Required task 1:
In the forum thread on getting vinyl tiles to reach the wall, what does Sparky617 say is used to cover the gap?
Required task 2:
In the forum thread on vinyl tiles, rewrite the stretch from "# How to get" through "to the wall.", putting "utility knife" wherever "vinyl cutter" appears.
Required task 3:
Extend the forum thread on getting vinyl tiles to reach the wall, picking up after its final post.

Document passage:
·····

# How to get vinyl tiles to reach the wall?



## farmerjohn1324 (Sep 1, 2016)

I cut the tiles with a vinyl cutter. They still don't get exactly to the wall.

Is there a trick to this?


----------



## nealtw (Sep 1, 2016)

Lay the tile to be cut on top of the full tile next to the space to be filled.
Lay another tile up against the wall so it over laps the tile to be cut. 
Mark the over lap on the tile to be cut.


----------



## slownsteady (Sep 1, 2016)

A quarter-inch gap is often recommended.


----------



## farmerjohn1324 (Sep 2, 2016)

nealtw said:


> Lay the tile to be cut on top of the full tile next to the space to be filled.
> Lay another tile up against the wall so it over laps the tile to be cut.
> Mark the over lap on the tile to be cut.



I can't picture that. The tile to be cut is laid exactly on top of the one next to it?


----------



## farmerjohn1324 (Sep 2, 2016)

slownsteady said:


> A quarter-inch gap is often recommended.



Why is that?


----------



## Sparky617 (Sep 2, 2016)

You cover the gap with 1/4 round or shoe moulding.  If the tile is glued down you don't need a gap, if it is a free floating interlocking laminate tile you need room for the floor to expand and contract.

The theory is the same for vinyl and ceramic.  Skip ahead to about a minute and you'll see what Neal was talking about.

[ame]https://www.youtube.com/watch?v=gwxttTAzvc4[/ame]


----------



## nealtw (Sep 2, 2016)

More like this is what I had in mind.
[ame]https://www.youtube.com/watch?v=aD4_FibKqgw[/ame]


----------



## Sparky617 (Sep 2, 2016)

I've done it that way too, didn't come up with that on my search.  Works with laminate flooring too.


----------



## nealtw (Sep 2, 2016)

·····

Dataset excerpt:
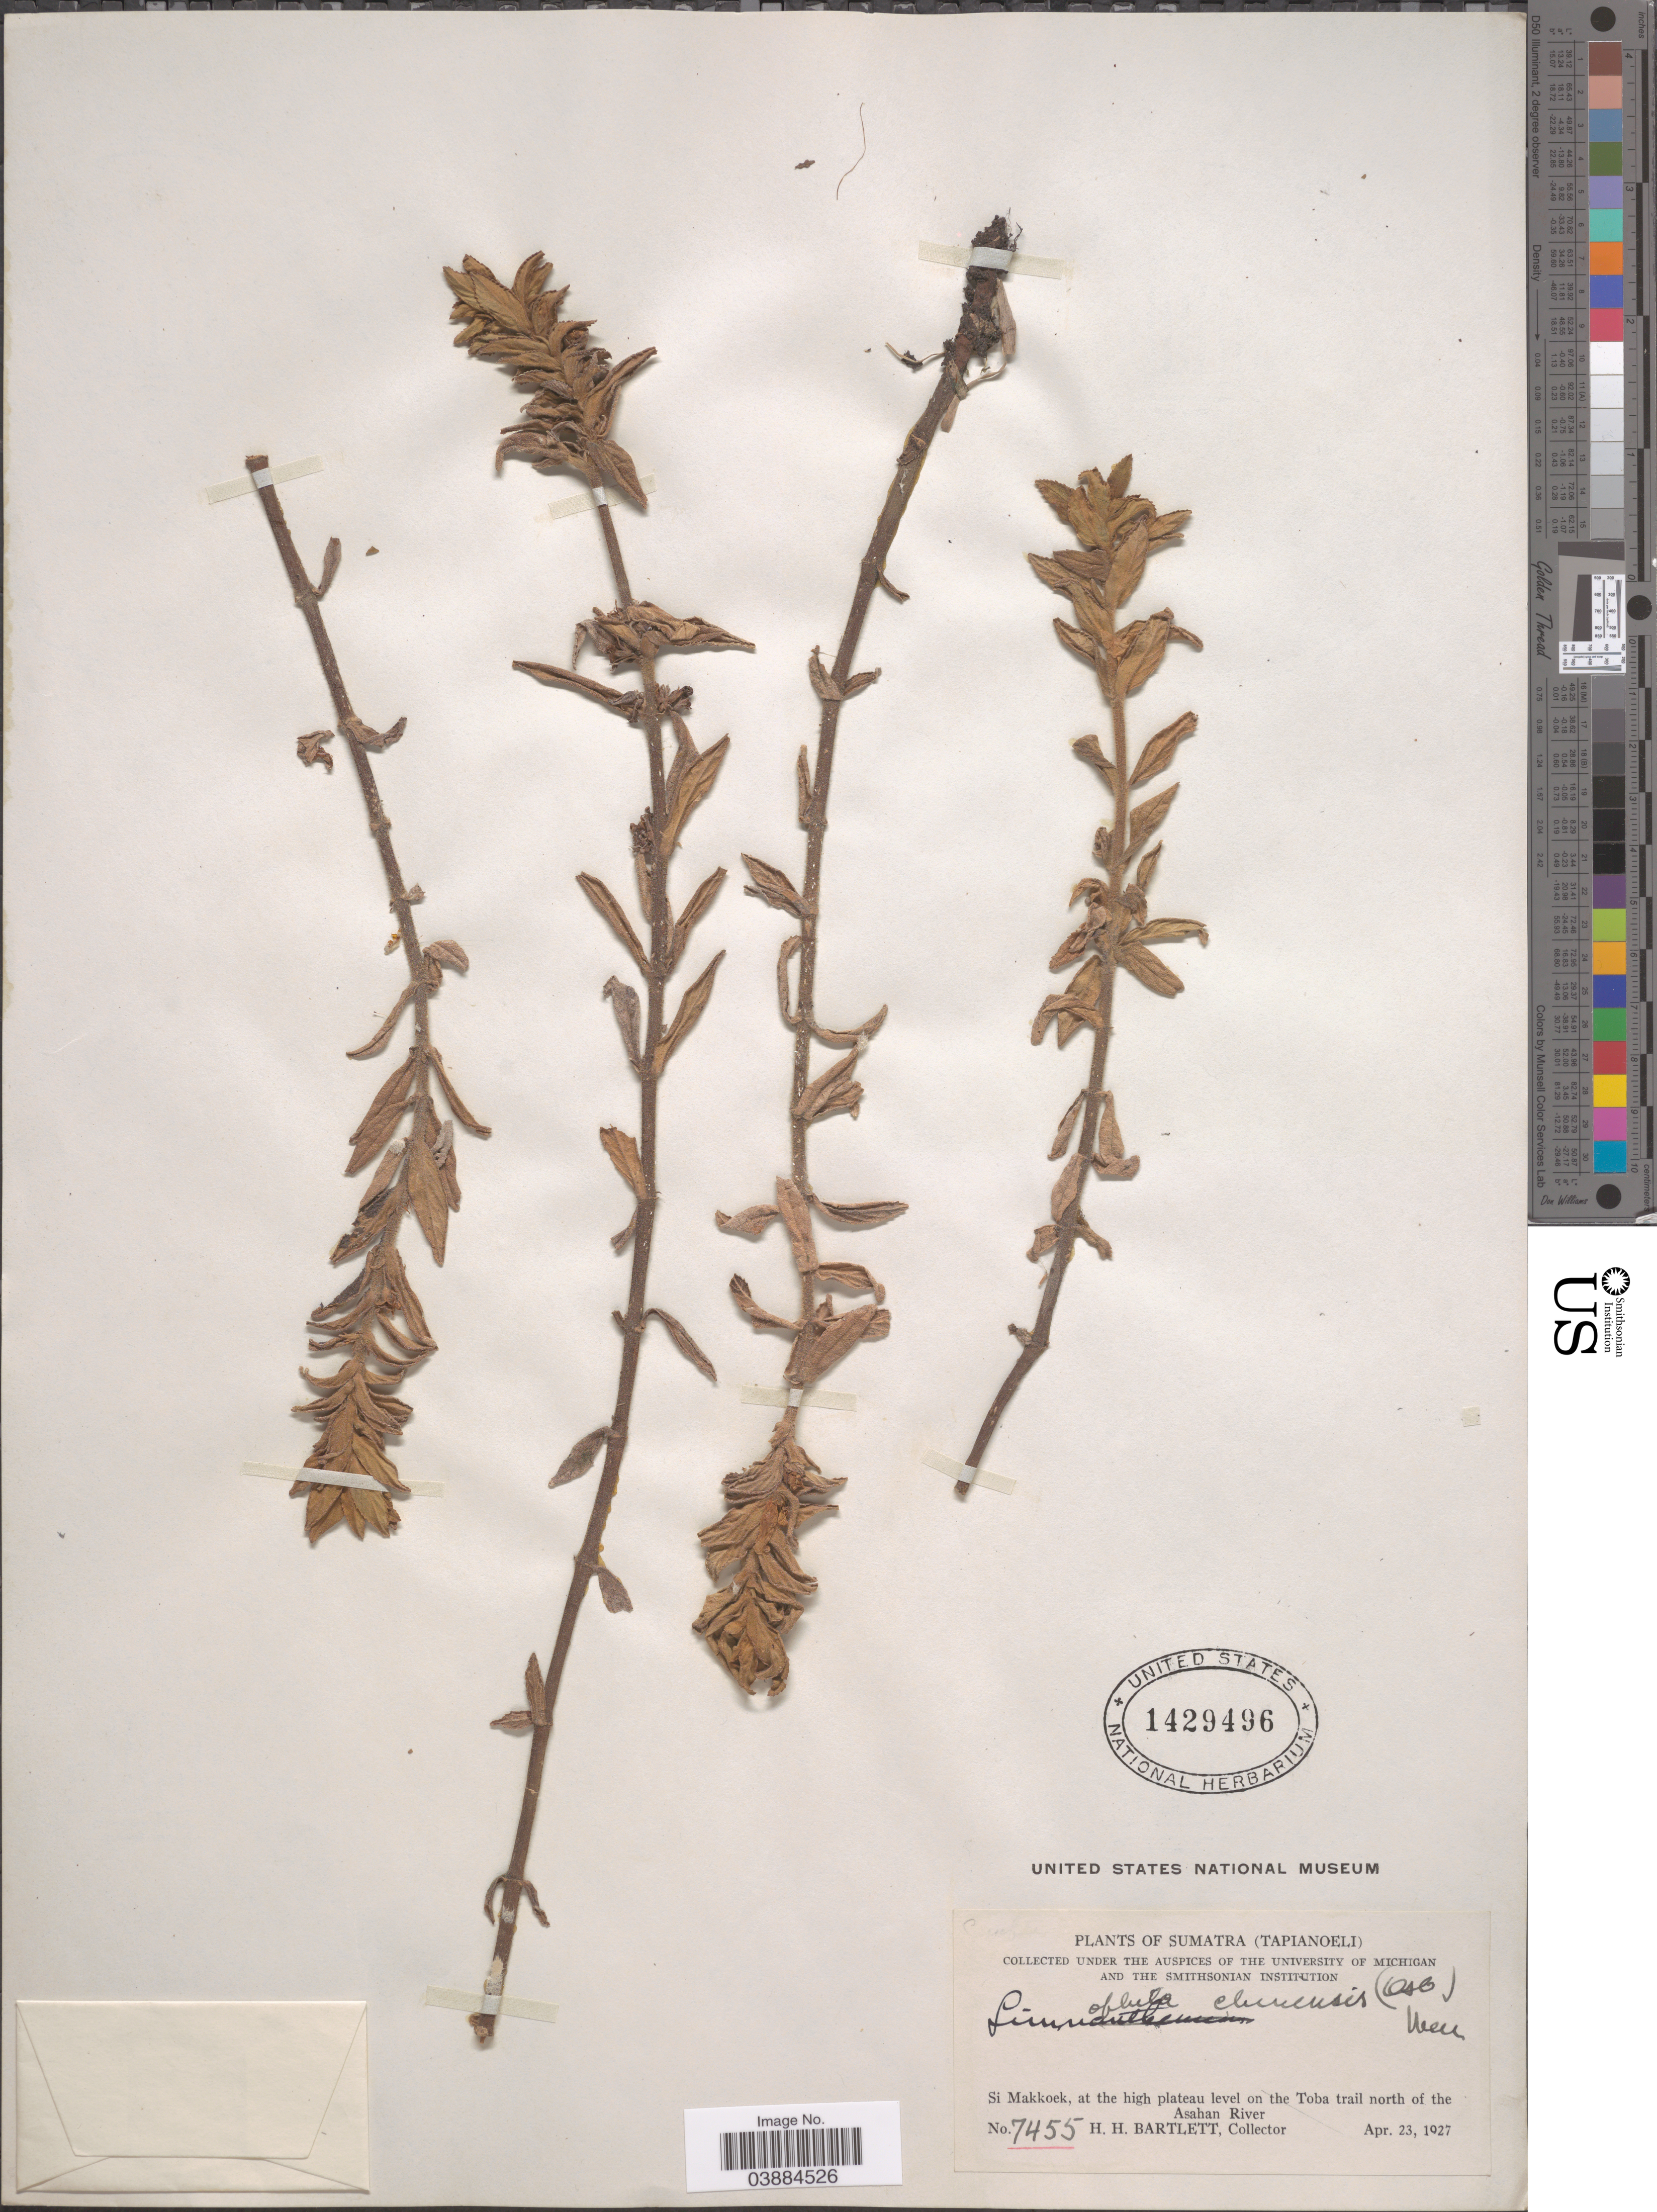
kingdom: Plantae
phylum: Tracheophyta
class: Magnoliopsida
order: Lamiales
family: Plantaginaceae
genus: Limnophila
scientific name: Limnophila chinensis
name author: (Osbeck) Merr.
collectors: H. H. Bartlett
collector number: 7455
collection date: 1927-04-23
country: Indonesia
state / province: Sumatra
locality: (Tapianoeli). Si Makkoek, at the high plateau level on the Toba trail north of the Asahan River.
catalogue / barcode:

·····

Right answer 1:
1/4 round or shoe moulding.

Right answer 2:
# How to get vinyl tiles to reach the wall?



## farmerjohn1324 (Sep 1, 2016)

I cut the tiles with a utility knife. They still don't get exactly to the wall.

Right answer 3:
Sparky617 said:


> I've done it that way too, didn't come up with that on my search.  Works with laminate flooring too.



My brother and I thought we invented that back in the fifties installing 9x9s in moms kitchen.:rofl:


----------



## oldognewtrick (Sep 2, 2016)

nealtw said:


> My brother and I thought we invented that back in the eighteen fifties installing 9x9s in moms kitchen.:rofl:



Fixed it for ya, you had a typo...


----------



## nealtw (Sep 2, 2016)

oldognewtrick said:


> Fixed it for ya, you had a typo...



You do know I do that to keep you busy.:trophy:


----------



## Rusty (Sep 2, 2016)

Sparky617 said:


> You cover the gap with 1/4 round or shoe moulding.  If the tile is glued down you don't need a gap, if it is a free floating interlocking laminate tile you need room for the floor to expand and contract.
> 
> The theory is the same for vinyl and ceramic.  Skip ahead to about a minute and you'll see what Neal was talking about.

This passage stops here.